Four days later at my CT scan I got both good and bad news. The lung nodule was simply a scar—nothing to worry about. But the scan had found something else: a grapefruit-sized mass on my liver. It could be a simple hemangioma—a collection of blood vessels that was harmless—or something much more serious. Only a more detailed scan of my liver could tell us. When I heard the news, I was overwhelmed. But the worst part came when my friends started offering "encouraging" words. Innocently, they said a lot of things that actually made the situation more difficult. What was meant to comfort did just the opposite.

As small-group leaders, it's crucial that we know how to effectively speak to people in crisis. Our words have a lot of power. In an effort to bring comfort and encouragement, though, we often offer clichés and pat answers that actually make things worse. Here are four common responses that are unhelpful to people in the midst of crisis:

Don't worry! God's got this!

Yes, God is in control. But for the person going through the crisis, this message can be like venom. Although God has called us to place our burdens at his feet, telling people in crisis not to worry doesn't solve the issue. Plus, it can make them feel like they must be lacking in faith because they are worrying. This simply is not the case; it's just the reality of being human.

Rather than make our group members in crisis feel guilty, it's better simply to acknowledge their worry, fear, or hurt. Make it safe to talk through what they're feeling, and they'll experience a lot more calm and peace than if you'd simply tell them to stop feeling the way they feel. Once while attending a counseling workshop, I heard a participant share a helpful sentiment: "I'm not ready to be happy." People in crisis don't want to hear everything is going to be fine. They need someone to acknowledge their current struggle and walk with them.

A more helpful response than "It's going to fine!" or "God's got this!" would be to say something like: "I'm sure you're scared and worried.
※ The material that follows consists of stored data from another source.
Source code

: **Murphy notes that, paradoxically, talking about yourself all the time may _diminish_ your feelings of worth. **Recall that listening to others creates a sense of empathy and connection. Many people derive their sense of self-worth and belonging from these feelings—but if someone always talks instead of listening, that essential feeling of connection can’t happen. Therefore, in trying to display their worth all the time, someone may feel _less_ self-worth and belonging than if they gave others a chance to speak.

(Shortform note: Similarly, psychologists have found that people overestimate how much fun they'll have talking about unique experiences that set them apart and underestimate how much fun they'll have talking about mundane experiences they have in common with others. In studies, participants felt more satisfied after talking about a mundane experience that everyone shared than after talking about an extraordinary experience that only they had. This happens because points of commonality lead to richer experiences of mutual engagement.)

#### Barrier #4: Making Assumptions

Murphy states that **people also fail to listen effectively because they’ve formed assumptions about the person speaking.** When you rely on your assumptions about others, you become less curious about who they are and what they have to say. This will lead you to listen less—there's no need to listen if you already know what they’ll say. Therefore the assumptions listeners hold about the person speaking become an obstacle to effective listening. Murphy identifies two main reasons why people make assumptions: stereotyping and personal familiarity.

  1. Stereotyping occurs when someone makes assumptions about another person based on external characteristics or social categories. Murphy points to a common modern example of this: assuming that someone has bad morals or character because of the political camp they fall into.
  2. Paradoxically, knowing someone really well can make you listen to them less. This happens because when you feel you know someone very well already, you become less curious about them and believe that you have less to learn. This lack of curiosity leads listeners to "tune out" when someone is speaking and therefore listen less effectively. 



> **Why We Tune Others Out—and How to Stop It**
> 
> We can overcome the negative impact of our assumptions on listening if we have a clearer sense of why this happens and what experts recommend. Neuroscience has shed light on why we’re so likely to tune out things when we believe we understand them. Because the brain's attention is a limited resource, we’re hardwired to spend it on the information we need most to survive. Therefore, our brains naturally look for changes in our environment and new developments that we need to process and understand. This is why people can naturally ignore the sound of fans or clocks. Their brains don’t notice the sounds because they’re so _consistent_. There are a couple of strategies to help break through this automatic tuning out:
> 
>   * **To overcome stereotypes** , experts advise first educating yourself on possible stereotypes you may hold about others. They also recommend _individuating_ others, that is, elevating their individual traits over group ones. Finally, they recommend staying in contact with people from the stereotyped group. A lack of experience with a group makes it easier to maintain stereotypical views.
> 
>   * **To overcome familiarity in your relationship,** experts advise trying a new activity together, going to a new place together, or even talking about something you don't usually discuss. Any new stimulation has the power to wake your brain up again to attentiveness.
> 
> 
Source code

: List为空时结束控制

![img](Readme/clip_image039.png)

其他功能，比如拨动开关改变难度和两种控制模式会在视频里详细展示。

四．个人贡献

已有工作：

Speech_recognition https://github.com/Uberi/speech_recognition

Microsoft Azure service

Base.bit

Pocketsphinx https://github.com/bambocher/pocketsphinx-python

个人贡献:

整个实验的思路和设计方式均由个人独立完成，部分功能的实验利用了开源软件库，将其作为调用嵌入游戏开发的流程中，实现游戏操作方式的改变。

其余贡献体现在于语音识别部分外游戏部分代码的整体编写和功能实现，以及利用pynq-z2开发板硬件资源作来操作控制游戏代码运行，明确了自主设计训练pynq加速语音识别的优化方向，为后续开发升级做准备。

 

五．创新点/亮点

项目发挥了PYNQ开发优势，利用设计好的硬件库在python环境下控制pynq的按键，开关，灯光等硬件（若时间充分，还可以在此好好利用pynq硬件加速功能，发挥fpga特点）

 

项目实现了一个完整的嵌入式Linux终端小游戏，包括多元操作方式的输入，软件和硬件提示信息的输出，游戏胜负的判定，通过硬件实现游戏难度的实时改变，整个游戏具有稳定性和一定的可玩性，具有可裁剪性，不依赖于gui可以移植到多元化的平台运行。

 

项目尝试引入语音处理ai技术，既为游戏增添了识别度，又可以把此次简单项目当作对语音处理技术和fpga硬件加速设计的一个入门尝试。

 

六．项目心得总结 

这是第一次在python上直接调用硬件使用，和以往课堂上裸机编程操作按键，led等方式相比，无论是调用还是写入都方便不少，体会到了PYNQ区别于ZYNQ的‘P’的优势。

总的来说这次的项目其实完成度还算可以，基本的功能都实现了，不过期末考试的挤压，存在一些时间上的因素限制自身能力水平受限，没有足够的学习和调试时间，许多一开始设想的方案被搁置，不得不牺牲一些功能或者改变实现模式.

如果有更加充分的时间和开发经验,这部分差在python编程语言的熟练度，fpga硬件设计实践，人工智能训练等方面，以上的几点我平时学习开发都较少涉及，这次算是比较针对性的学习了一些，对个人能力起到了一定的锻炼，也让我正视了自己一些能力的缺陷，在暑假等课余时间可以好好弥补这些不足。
Is there anything I can do for you?" Another way to say it: "I can't even begin to imagine what you're going through. What can I do to help?" These responses acknowledge the difficulty of the situation, and they let the person tell you what he or she needs.

I know exactly what you're going through.

Though we may be able to relate to what the person is going through, we haven't had the exact experience. While there is some comfort in knowing that others have struggled in similar ways, it can be painful to hear people say, "I know exactly what that feels like"—because they don't. Our situations are unique, and we need to be honest about that. Even if we've gone through very similar circumstances, our ways of handling it, our emotions, and our struggles will be different, and a response like this projects our own experiences onto others.

Worse, this kind of response can appear to be minimizing the seriousness of the situation. It may sound like: "I've gone through this before, so it's not that big of a deal. You'll make it through, too." We must find a way to acknowledge the difficulty and not make light of it with a response like this. A more helpful response is something like: "It sounds like this is really difficult" or "That sounds incredibly painful. I'm so sorry." Rather than say you know what they're going through, let them know that the group will walk through the situation with them.